|STRINGER, TAMERYN - University Of Cape Town|
|DE KOCK, CARMEN - University Of Cape Town|
|GUZGAY, HAJIRA - University Of Cape Town|
|OKOMBO, JOHN - University Of Cape Town|
|LIU, JENNY - University Of The Pacific|
|KANETAKE, SIERRA - University Of The Pacific|
|KIM, JIHWAN - University Of The Pacific|
|SMITH, PETER - University Of Cape Town|
|HENDRICKS, DENVER - University Of Cape Town|
|LAND, KIRKWOOD - University Of The Pacific|
|EGAN, TIMOTHY - University Of Cape Town|
|SMITH, GREGORY - University Of Cape Town|
Submitted to: Dalton Transactions
Publication Type: Peer Reviewed Journal
Publication Acceptance Date: 7/26/2016
Publication Date: 8/3/2016
Publication URL: http://handle.nal.usda.gov/10113/63169
Citation: Stringer, T., De Kock, C., Guzgay, H., Okombo, J., Liu, J., Kanetake, S., Kim, J., Tam, C.C., Cheng, L.W., Smith, P.J., Hendricks, D.T., Land, K.M., Egan, T.J., Smith, G.S. 2016. Mono- and multimeric ferrocene congeners of quinoline-based polyamines as potential antiparasitics. Dalton Transactions. 45:13415-13426 doi: 10.1039/c6dt02685k.

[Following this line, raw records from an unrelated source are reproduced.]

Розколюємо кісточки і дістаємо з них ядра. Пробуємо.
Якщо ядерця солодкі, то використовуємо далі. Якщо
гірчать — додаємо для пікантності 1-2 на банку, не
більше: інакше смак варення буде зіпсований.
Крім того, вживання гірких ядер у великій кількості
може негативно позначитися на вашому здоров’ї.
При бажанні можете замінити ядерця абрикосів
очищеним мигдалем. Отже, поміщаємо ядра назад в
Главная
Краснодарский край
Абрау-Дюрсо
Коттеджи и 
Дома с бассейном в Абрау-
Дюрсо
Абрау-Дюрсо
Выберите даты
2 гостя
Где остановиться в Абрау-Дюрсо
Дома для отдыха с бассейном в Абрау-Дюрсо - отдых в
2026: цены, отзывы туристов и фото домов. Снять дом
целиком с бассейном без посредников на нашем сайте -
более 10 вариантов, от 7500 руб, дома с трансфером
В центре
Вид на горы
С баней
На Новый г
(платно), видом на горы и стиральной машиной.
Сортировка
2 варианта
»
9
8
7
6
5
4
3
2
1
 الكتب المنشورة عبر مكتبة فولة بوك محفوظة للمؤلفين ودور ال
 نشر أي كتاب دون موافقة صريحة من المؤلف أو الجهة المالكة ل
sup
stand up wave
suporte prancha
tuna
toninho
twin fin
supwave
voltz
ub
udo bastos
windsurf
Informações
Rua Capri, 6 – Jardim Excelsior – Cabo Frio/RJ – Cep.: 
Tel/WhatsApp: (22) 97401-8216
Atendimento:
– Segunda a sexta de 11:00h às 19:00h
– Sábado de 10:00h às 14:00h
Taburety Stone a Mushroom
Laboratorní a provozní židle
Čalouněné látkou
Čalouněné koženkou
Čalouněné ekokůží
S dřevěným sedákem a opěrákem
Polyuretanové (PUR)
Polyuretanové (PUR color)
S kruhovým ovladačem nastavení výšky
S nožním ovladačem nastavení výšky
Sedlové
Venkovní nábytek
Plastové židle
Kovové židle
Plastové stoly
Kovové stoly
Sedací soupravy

Interpretive Summary: Drug discovery against microbial diseases is imperative to human and animal health. In this study, we synthesized a novel set of iron-based compounds with unique chemical compositions and tested them against two widespread protozoal parasites –malaria and the human STD trichomoniasis. Our results identified several lead compounds against both parasites. We also tested these compounds against esophageal cancer cells and several compounds had potent effects. Given that new antibiotics often impact normal flora of the patient, we screened the compound set on several known normal flora bacteria and observed no impact on growth at the highest concentration tested. This set also had no impact on two known bacterial pathogens. Collectively, this work shows that several of these compounds are selective for eukaryotic pathogens and cancer; and demonstrate potential new leads for drug discovery against malaria and trichomoniasis.
Technical Abstract: A series of mono- and multimeric polyamine-containing ferrocenyl complexes bearing a quinoline motif were prepared. The complexes were characterised by standard techniques. The molecular structure of the monomeric salicylaldimine derivative was elucidated using single crystal X-ray diffraction and was consistent with the proposed structure. The antiplasmodial activity of the compounds were evaluated in vitro against both the NF54 (chloroquine-sensitive) and K1 (chloroquine-resistant) strains of Plasmodium falciparum. The polyamine derivatives exhibit good RI values suggesting that these systems are beneficial in overcoming the resistance experienced by chloroquine. Mechanistic studies suggest that haemozoin may be the target of these quinoline complexes in the parasite. Some of the complexes exhibit moderate to high cytotoxicity against WHCO1 oesophageal cancer cells in vitro. The monomeric ferrocenyl-amine complexes exhibit potent activity against this particular cell-line. The complexes were also screened against the G3 strain of Trichomonas vaginalis and only the salicylaldimine complexes demonstrated promising activity at the tested concentration. All of these compounds show no inhibitory effect on several common normal flora bacteria, indicative of their selectivity for eukaryotic pathogens and cancer.